[Stored data]
------------------------------------------------------------

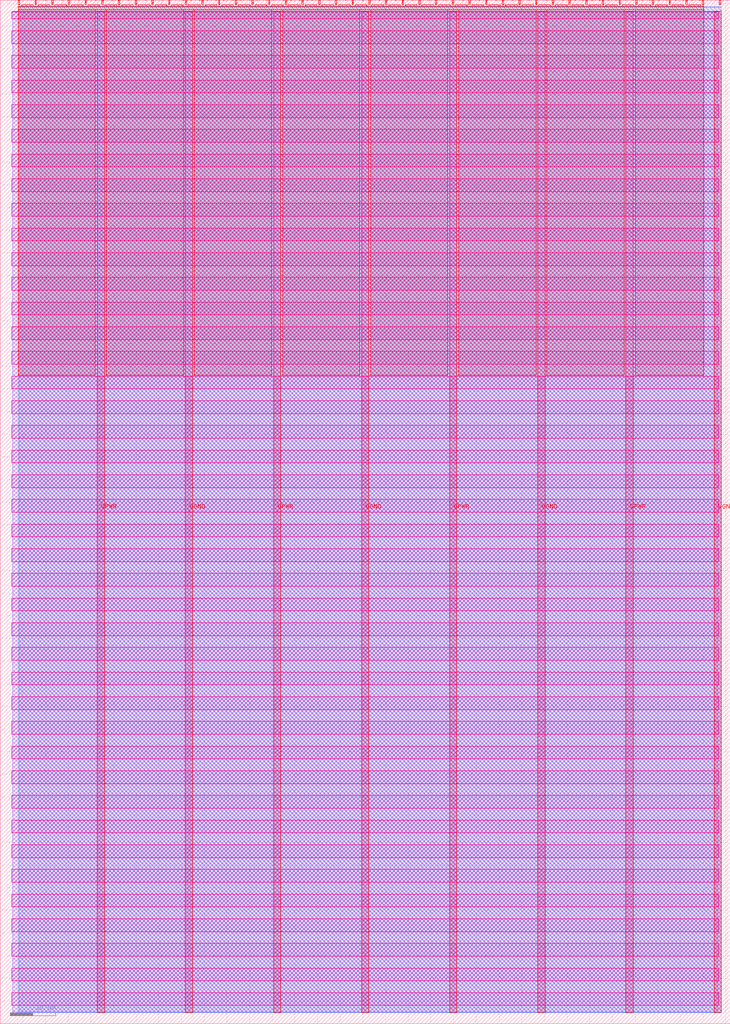
<source format=lef>
VERSION 5.7 ;
  NOWIREEXTENSIONATPIN ON ;
  DIVIDERCHAR "/" ;
  BUSBITCHARS "[]" ;
MACRO tt_um_thorkn_audiochip_v2
  CLASS BLOCK ;
  FOREIGN tt_um_thorkn_audiochip_v2 ;
  ORIGIN 0.000 0.000 ;
  SIZE 161.000 BY 225.760 ;
  PIN VGND
    DIRECTION INOUT ;
    USE GROUND ;
    PORT
      LAYER met4 ;
        RECT 40.830 2.480 42.430 223.280 ;
    END
    PORT
      LAYER met4 ;
        RECT 79.700 2.480 81.300 223.280 ;
    END
    PORT
      LAYER met4 ;
        RECT 118.570 2.480 120.170 223.280 ;
    END
    PORT
      LAYER met4 ;
        RECT 157.440 2.480 159.040 223.280 ;
    END
  END VGND
  PIN VPWR
    DIRECTION INOUT ;
    USE POWER ;
    PORT
      LAYER met4 ;
        RECT 21.395 2.480 22.995 223.280 ;
    END
    PORT
      LAYER met4 ;
        RECT 60.265 2.480 61.865 223.280 ;
    END
    PORT
      LAYER met4 ;
        RECT 99.135 2.480 100.735 223.280 ;
    END
    PORT
      LAYER met4 ;
        RECT 138.005 2.480 139.605 223.280 ;
    END
  END VPWR
  PIN clk
    DIRECTION INPUT ;
    USE SIGNAL ;
    ANTENNAGATEAREA 0.852000 ;
    PORT
      LAYER met4 ;
        RECT 154.870 224.760 155.170 225.760 ;
    END
  END clk
  PIN ena
    DIRECTION INPUT ;
    USE SIGNAL ;
    PORT
      LAYER met4 ;
        RECT 158.550 224.760 158.850 225.760 ;
    END
  END ena
  PIN rst_n
    DIRECTION INPUT ;
    USE SIGNAL ;
    ANTENNAGATEAREA 0.196500 ;
    PORT
      LAYER met4 ;
        RECT 151.190 224.760 151.490 225.760 ;
    END
  END rst_n
  PIN ui_in[0]
    DIRECTION INPUT ;
    USE SIGNAL ;
    ANTENNAGATEAREA 0.196500 ;
    PORT
      LAYER met4 ;
        RECT 147.510 224.760 147.810 225.760 ;
    END
  END ui_in[0]
  PIN ui_in[1]
    DIRECTION INPUT ;
    USE SIGNAL ;
    ANTENNAGATEAREA 0.196500 ;
    PORT
      LAYER met4 ;
        RECT 143.830 224.760 144.130 225.760 ;
    END
  END ui_in[1]
  PIN ui_in[2]
    DIRECTION INPUT ;
    USE SIGNAL ;
    ANTENNAGATEAREA 0.196500 ;
    PORT
      LAYER met4 ;
        RECT 140.150 224.760 140.450 225.760 ;
    END
  END ui_in[2]
  PIN ui_in[3]
    DIRECTION INPUT ;
    USE SIGNAL ;
    ANTENNAGATEAREA 0.196500 ;
    PORT
      LAYER met4 ;
        RECT 136.470 224.760 136.770 225.760 ;
    END
  END ui_in[3]
  PIN ui_in[4]
    DIRECTION INPUT ;
    USE SIGNAL ;
    ANTENNAGATEAREA 0.196500 ;
    PORT
      LAYER met4 ;
        RECT 132.790 224.760 133.090 225.760 ;
    END
  END ui_in[4]
  PIN ui_in[5]
    DIRECTION INPUT ;
    USE SIGNAL ;
    ANTENNAGATEAREA 0.196500 ;
    PORT
      LAYER met4 ;
        RECT 129.110 224.760 129.410 225.760 ;
    END
  END ui_in[5]
  PIN ui_in[6]
    DIRECTION INPUT ;
    USE SIGNAL ;
    ANTENNAGATEAREA 0.196500 ;
    PORT
      LAYER met4 ;
        RECT 125.430 224.760 125.730 225.760 ;
    END
  END ui_in[6]
  PIN ui_in[7]
    DIRECTION INPUT ;
    USE SIGNAL ;
    ANTENNAGATEAREA 0.196500 ;
    PORT
      LAYER met4 ;
        RECT 121.750 224.760 122.050 225.760 ;
    END
  END ui_in[7]
  PIN uio_in[0]
    DIRECTION INPUT ;
    USE SIGNAL ;
    ANTENNAGATEAREA 0.159000 ;
    PORT
      LAYER met4 ;
        RECT 118.070 224.760 118.370 225.760 ;
    END
  END uio_in[0]
  PIN uio_in[1]
    DIRECTION INPUT ;
    USE SIGNAL ;
    ANTENNAGATEAREA 0.213000 ;
    PORT
      LAYER met4 ;
        RECT 114.390 224.760 114.690 225.760 ;
    END
  END uio_in[1]
  PIN uio_in[2]
    DIRECTION INPUT ;
    USE SIGNAL ;
    ANTENNAGATEAREA 0.213000 ;
    PORT
      LAYER met4 ;
        RECT 110.710 224.760 111.010 225.760 ;
    END
  END uio_in[2]
  PIN uio_in[3]
    DIRECTION INPUT ;
    USE SIGNAL ;
    ANTENNAGATEAREA 0.213000 ;
    PORT
      LAYER met4 ;
        RECT 107.030 224.760 107.330 225.760 ;
    END
  END uio_in[3]
  PIN uio_in[4]
    DIRECTION INPUT ;
    USE SIGNAL ;
    ANTENNAGATEAREA 0.196500 ;
    PORT
      LAYER met4 ;
        RECT 103.350 224.760 103.650 225.760 ;
    END
  END uio_in[4]
  PIN uio_in[5]
    DIRECTION INPUT ;
    USE SIGNAL ;
    ANTENNAGATEAREA 0.196500 ;
    PORT
      LAYER met4 ;
        RECT 99.670 224.760 99.970 225.760 ;
    END
  END uio_in[5]
  PIN uio_in[6]
    DIRECTION INPUT ;
    USE SIGNAL ;
    ANTENNAGATEAREA 0.196500 ;
    PORT
      LAYER met4 ;
        RECT 95.990 224.760 96.290 225.760 ;
    END
  END uio_in[6]
  PIN uio_in[7]
    DIRECTION INPUT ;
    USE SIGNAL ;
    ANTENNAGATEAREA 0.196500 ;
    PORT
      LAYER met4 ;
        RECT 92.310 224.760 92.610 225.760 ;
    END
  END uio_in[7]
  PIN uio_oe[0]
    DIRECTION OUTPUT TRISTATE ;
    USE SIGNAL ;
    PORT
      LAYER met4 ;
        RECT 29.750 224.760 30.050 225.760 ;
    END
  END uio_oe[0]
  PIN uio_oe[1]
    DIRECTION OUTPUT TRISTATE ;
    USE SIGNAL ;
    PORT
      LAYER met4 ;
        RECT 26.070 224.760 26.370 225.760 ;
    END
  END uio_oe[1]
  PIN uio_oe[2]
    DIRECTION OUTPUT TRISTATE ;
    USE SIGNAL ;
    PORT
      LAYER met4 ;
        RECT 22.390 224.760 22.690 225.760 ;
    END
  END uio_oe[2]
  PIN uio_oe[3]
    DIRECTION OUTPUT TRISTATE ;
    USE SIGNAL ;
    PORT
      LAYER met4 ;
        RECT 18.710 224.760 19.010 225.760 ;
    END
  END uio_oe[3]
  PIN uio_oe[4]
    DIRECTION OUTPUT TRISTATE ;
    USE SIGNAL ;
    PORT
      LAYER met4 ;
        RECT 15.030 224.760 15.330 225.760 ;
    END
  END uio_oe[4]
  PIN uio_oe[5]
    DIRECTION OUTPUT TRISTATE ;
    USE SIGNAL ;
    PORT
      LAYER met4 ;
        RECT 11.350 224.760 11.650 225.760 ;
    END
  END uio_oe[5]
  PIN uio_oe[6]
    DIRECTION OUTPUT TRISTATE ;
    USE SIGNAL ;
    PORT
      LAYER met4 ;
        RECT 7.670 224.760 7.970 225.760 ;
    END
  END uio_oe[6]
  PIN uio_oe[7]
    DIRECTION OUTPUT TRISTATE ;
    USE SIGNAL ;
    PORT
      LAYER met4 ;
        RECT 3.990 224.760 4.290 225.760 ;
    END
  END uio_oe[7]
  PIN uio_out[0]
    DIRECTION OUTPUT TRISTATE ;
    USE SIGNAL ;
    PORT
      LAYER met4 ;
        RECT 59.190 224.760 59.490 225.760 ;
    END
  END uio_out[0]
  PIN uio_out[1]
    DIRECTION OUTPUT TRISTATE ;
    USE SIGNAL ;
    PORT
      LAYER met4 ;
        RECT 55.510 224.760 55.810 225.760 ;
    END
  END uio_out[1]
  PIN uio_out[2]
    DIRECTION OUTPUT TRISTATE ;
    USE SIGNAL ;
    PORT
      LAYER met4 ;
        RECT 51.830 224.760 52.130 225.760 ;
    END
  END uio_out[2]
  PIN uio_out[3]
    DIRECTION OUTPUT TRISTATE ;
    USE SIGNAL ;
    PORT
      LAYER met4 ;
        RECT 48.150 224.760 48.450 225.760 ;
    END
  END uio_out[3]
  PIN uio_out[4]
    DIRECTION OUTPUT TRISTATE ;
    USE SIGNAL ;
    PORT
      LAYER met4 ;
        RECT 44.470 224.760 44.770 225.760 ;
    END
  END uio_out[4]
  PIN uio_out[5]
    DIRECTION OUTPUT TRISTATE ;
    USE SIGNAL ;
    PORT
      LAYER met4 ;
        RECT 40.790 224.760 41.090 225.760 ;
    END
  END uio_out[5]
  PIN uio_out[6]
    DIRECTION OUTPUT TRISTATE ;
    USE SIGNAL ;
    PORT
      LAYER met4 ;
        RECT 37.110 224.760 37.410 225.760 ;
    END
  END uio_out[6]
  PIN uio_out[7]
    DIRECTION OUTPUT TRISTATE ;
    USE SIGNAL ;
    PORT
      LAYER met4 ;
        RECT 33.430 224.760 33.730 225.760 ;
    END
  END uio_out[7]
  PIN uo_out[0]
    DIRECTION OUTPUT TRISTATE ;
    USE SIGNAL ;
    ANTENNADIFFAREA 0.795200 ;
    PORT
      LAYER met4 ;
        RECT 88.630 224.760 88.930 225.760 ;
    END
  END uo_out[0]
  PIN uo_out[1]
    DIRECTION OUTPUT TRISTATE ;
    USE SIGNAL ;
    ANTENNADIFFAREA 0.795200 ;
    PORT
      LAYER met4 ;
        RECT 84.950 224.760 85.250 225.760 ;
    END
  END uo_out[1]
  PIN uo_out[2]
    DIRECTION OUTPUT TRISTATE ;
    USE SIGNAL ;
    PORT
      LAYER met4 ;
        RECT 81.270 224.760 81.570 225.760 ;
    END
  END uo_out[2]
  PIN uo_out[3]
    DIRECTION OUTPUT TRISTATE ;
    USE SIGNAL ;
    PORT
      LAYER met4 ;
        RECT 77.590 224.760 77.890 225.760 ;
    END
  END uo_out[3]
  PIN uo_out[4]
    DIRECTION OUTPUT TRISTATE ;
    USE SIGNAL ;
    PORT
      LAYER met4 ;
        RECT 73.910 224.760 74.210 225.760 ;
    END
  END uo_out[4]
  PIN uo_out[5]
    DIRECTION OUTPUT TRISTATE ;
    USE SIGNAL ;
    PORT
      LAYER met4 ;
        RECT 70.230 224.760 70.530 225.760 ;
    END
  END uo_out[5]
  PIN uo_out[6]
    DIRECTION OUTPUT TRISTATE ;
    USE SIGNAL ;
    PORT
      LAYER met4 ;
        RECT 66.550 224.760 66.850 225.760 ;
    END
  END uo_out[6]
  PIN uo_out[7]
    DIRECTION OUTPUT TRISTATE ;
    USE SIGNAL ;
    PORT
      LAYER met4 ;
        RECT 62.870 224.760 63.170 225.760 ;
    END
  END uo_out[7]
  OBS
      LAYER nwell ;
        RECT 2.570 221.625 158.430 223.230 ;
        RECT 2.570 216.185 158.430 219.015 ;
        RECT 2.570 210.745 158.430 213.575 ;
        RECT 2.570 205.305 158.430 208.135 ;
        RECT 2.570 199.865 158.430 202.695 ;
        RECT 2.570 194.425 158.430 197.255 ;
        RECT 2.570 188.985 158.430 191.815 ;
        RECT 2.570 183.545 158.430 186.375 ;
        RECT 2.570 178.105 158.430 180.935 ;
        RECT 2.570 172.665 158.430 175.495 ;
        RECT 2.570 167.225 158.430 170.055 ;
        RECT 2.570 161.785 158.430 164.615 ;
        RECT 2.570 156.345 158.430 159.175 ;
        RECT 2.570 150.905 158.430 153.735 ;
        RECT 2.570 145.465 158.430 148.295 ;
        RECT 2.570 140.025 158.430 142.855 ;
        RECT 2.570 134.585 158.430 137.415 ;
        RECT 2.570 129.145 158.430 131.975 ;
        RECT 2.570 123.705 158.430 126.535 ;
        RECT 2.570 118.265 158.430 121.095 ;
        RECT 2.570 112.825 158.430 115.655 ;
        RECT 2.570 107.385 158.430 110.215 ;
        RECT 2.570 101.945 158.430 104.775 ;
        RECT 2.570 96.505 158.430 99.335 ;
        RECT 2.570 91.065 158.430 93.895 ;
        RECT 2.570 85.625 158.430 88.455 ;
        RECT 2.570 80.185 158.430 83.015 ;
        RECT 2.570 74.745 158.430 77.575 ;
        RECT 2.570 69.305 158.430 72.135 ;
        RECT 2.570 63.865 158.430 66.695 ;
        RECT 2.570 58.425 158.430 61.255 ;
        RECT 2.570 52.985 158.430 55.815 ;
        RECT 2.570 47.545 158.430 50.375 ;
        RECT 2.570 42.105 158.430 44.935 ;
        RECT 2.570 36.665 158.430 39.495 ;
        RECT 2.570 31.225 158.430 34.055 ;
        RECT 2.570 25.785 158.430 28.615 ;
        RECT 2.570 20.345 158.430 23.175 ;
        RECT 2.570 14.905 158.430 17.735 ;
        RECT 2.570 9.465 158.430 12.295 ;
        RECT 2.570 4.025 158.430 6.855 ;
      LAYER li1 ;
        RECT 2.760 2.635 158.240 223.125 ;
      LAYER met1 ;
        RECT 2.760 2.480 159.040 223.280 ;
      LAYER met2 ;
        RECT 4.230 2.535 159.010 224.245 ;
      LAYER met3 ;
        RECT 3.950 2.555 159.030 224.225 ;
      LAYER met4 ;
        RECT 4.690 224.360 7.270 224.760 ;
        RECT 8.370 224.360 10.950 224.760 ;
        RECT 12.050 224.360 14.630 224.760 ;
        RECT 15.730 224.360 18.310 224.760 ;
        RECT 19.410 224.360 21.990 224.760 ;
        RECT 23.090 224.360 25.670 224.760 ;
        RECT 26.770 224.360 29.350 224.760 ;
        RECT 30.450 224.360 33.030 224.760 ;
        RECT 34.130 224.360 36.710 224.760 ;
        RECT 37.810 224.360 40.390 224.760 ;
        RECT 41.490 224.360 44.070 224.760 ;
        RECT 45.170 224.360 47.750 224.760 ;
        RECT 48.850 224.360 51.430 224.760 ;
        RECT 52.530 224.360 55.110 224.760 ;
        RECT 56.210 224.360 58.790 224.760 ;
        RECT 59.890 224.360 62.470 224.760 ;
        RECT 63.570 224.360 66.150 224.760 ;
        RECT 67.250 224.360 69.830 224.760 ;
        RECT 70.930 224.360 73.510 224.760 ;
        RECT 74.610 224.360 77.190 224.760 ;
        RECT 78.290 224.360 80.870 224.760 ;
        RECT 81.970 224.360 84.550 224.760 ;
        RECT 85.650 224.360 88.230 224.760 ;
        RECT 89.330 224.360 91.910 224.760 ;
        RECT 93.010 224.360 95.590 224.760 ;
        RECT 96.690 224.360 99.270 224.760 ;
        RECT 100.370 224.360 102.950 224.760 ;
        RECT 104.050 224.360 106.630 224.760 ;
        RECT 107.730 224.360 110.310 224.760 ;
        RECT 111.410 224.360 113.990 224.760 ;
        RECT 115.090 224.360 117.670 224.760 ;
        RECT 118.770 224.360 121.350 224.760 ;
        RECT 122.450 224.360 125.030 224.760 ;
        RECT 126.130 224.360 128.710 224.760 ;
        RECT 129.810 224.360 132.390 224.760 ;
        RECT 133.490 224.360 136.070 224.760 ;
        RECT 137.170 224.360 139.750 224.760 ;
        RECT 140.850 224.360 143.430 224.760 ;
        RECT 144.530 224.360 147.110 224.760 ;
        RECT 148.210 224.360 150.790 224.760 ;
        RECT 151.890 224.360 154.470 224.760 ;
        RECT 3.975 223.680 155.185 224.360 ;
        RECT 3.975 142.975 20.995 223.680 ;
        RECT 23.395 142.975 40.430 223.680 ;
        RECT 42.830 142.975 59.865 223.680 ;
        RECT 62.265 142.975 79.300 223.680 ;
        RECT 81.700 142.975 98.735 223.680 ;
        RECT 101.135 142.975 118.170 223.680 ;
        RECT 120.570 142.975 137.605 223.680 ;
        RECT 140.005 142.975 155.185 223.680 ;
  END
END tt_um_thorkn_audiochip_v2
END LIBRARY


</source>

------------------------------------------------------------

_Exercise:_
One stretch of the lines above is wanted, from the line that contains "RECT 2.570 172.665 158.430 175.495 ;" through the line that contains "RECT 2.570 145.465 158.430 148.295 ;". Output it exactly.

_Reply:_
        RECT 2.570 172.665 158.430 175.495 ;
        RECT 2.570 167.225 158.430 170.055 ;
        RECT 2.570 161.785 158.430 164.615 ;
        RECT 2.570 156.345 158.430 159.175 ;
        RECT 2.570 150.905 158.430 153.735 ;
        RECT 2.570 145.465 158.430 148.295 ;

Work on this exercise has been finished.